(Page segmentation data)
*** Begin section ***

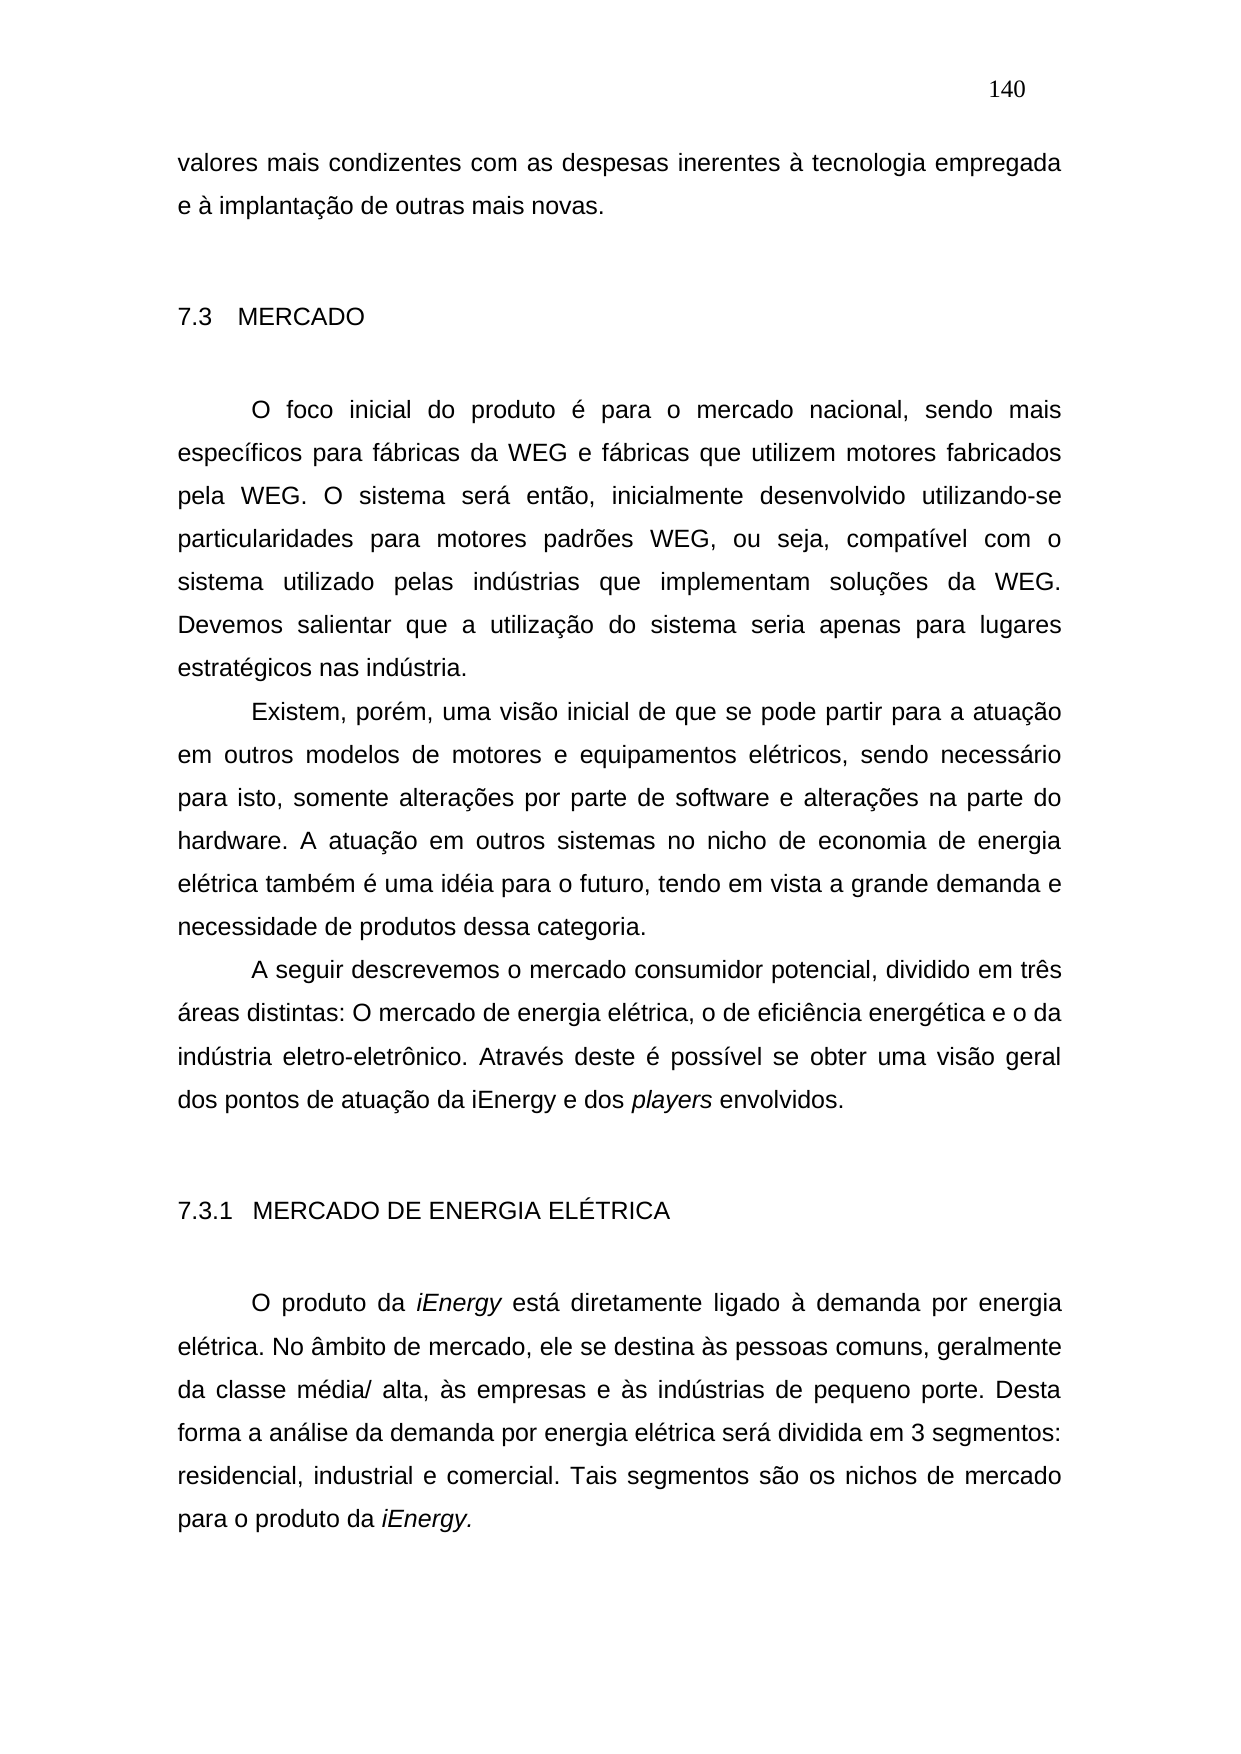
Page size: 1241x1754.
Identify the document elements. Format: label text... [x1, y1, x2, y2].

text O produto da iEnergy está diretamente ligado à demanda por energia elétrica. No âmbito de mercado, ele se destina às pessoas comuns, geralmente da classe média/ alta, às empresas e às indústrias de pequeno porte. Desta forma a análise da demanda por energia elétrica será dividida em 3 segmentos: residencial, industrial e comercial. Tais segmentos são os nichos de mercado para o produto da iEnergy. [177, 1288, 1063, 1533]
subtitle MERCADO DE ENERGIA ELÉTRICA [177, 1196, 1063, 1224]
text Existem, porém, uma visão inicial de que se pode partir para a atuação em outros modelos de motores e equipamentos elétricos, sendo necessário para isto, somente alterações por parte de software e alterações na parte do hardware. A atuação em outros sistemas no nicho de economia de energia elétrica também é uma idéia para o futuro, tendo em vista a grande demanda e necessidade de produtos dessa categoria. [177, 696, 1063, 941]
text O foco inicial do produto é para o mercado nacional, sendo mais específicos para fábricas da WEG e fábricas que utilizem motores fabricados pela WEG. O sistema será então, inicialmente desenvolvido utilizando-se particularidades para motores padrões WEG, ou seja, compatível com o sistema utilizado pelas indústrias que implementam soluções da WEG. Devemos salientar que a utilização do sistema seria apenas para lugares estratégicos nas indústria. [177, 394, 1063, 682]
text A seguir descrevemos o mercado consumidor potencial, dividido em três áreas distintas: O mercado de energia elétrica, o de eficiência energética e o da indústria eletro-eletrônico. Através deste é possível se obter uma visão geral dos pontos de atuação da iEnergy e dos players envolvidos. [177, 955, 1063, 1113]
subtitle MERCADO [177, 302, 1063, 331]
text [177, 148, 1063, 219]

*** End section ***

#### WHAT YOU SHOULD DO:
In the records above, find each line that mentions the string "subtitle", then copy it.

#### TASK SOLUTION:
subtitle MERCADO DE ENERGIA ELÉTRICA [177, 1196, 1063, 1224]
subtitle MERCADO [177, 302, 1063, 331]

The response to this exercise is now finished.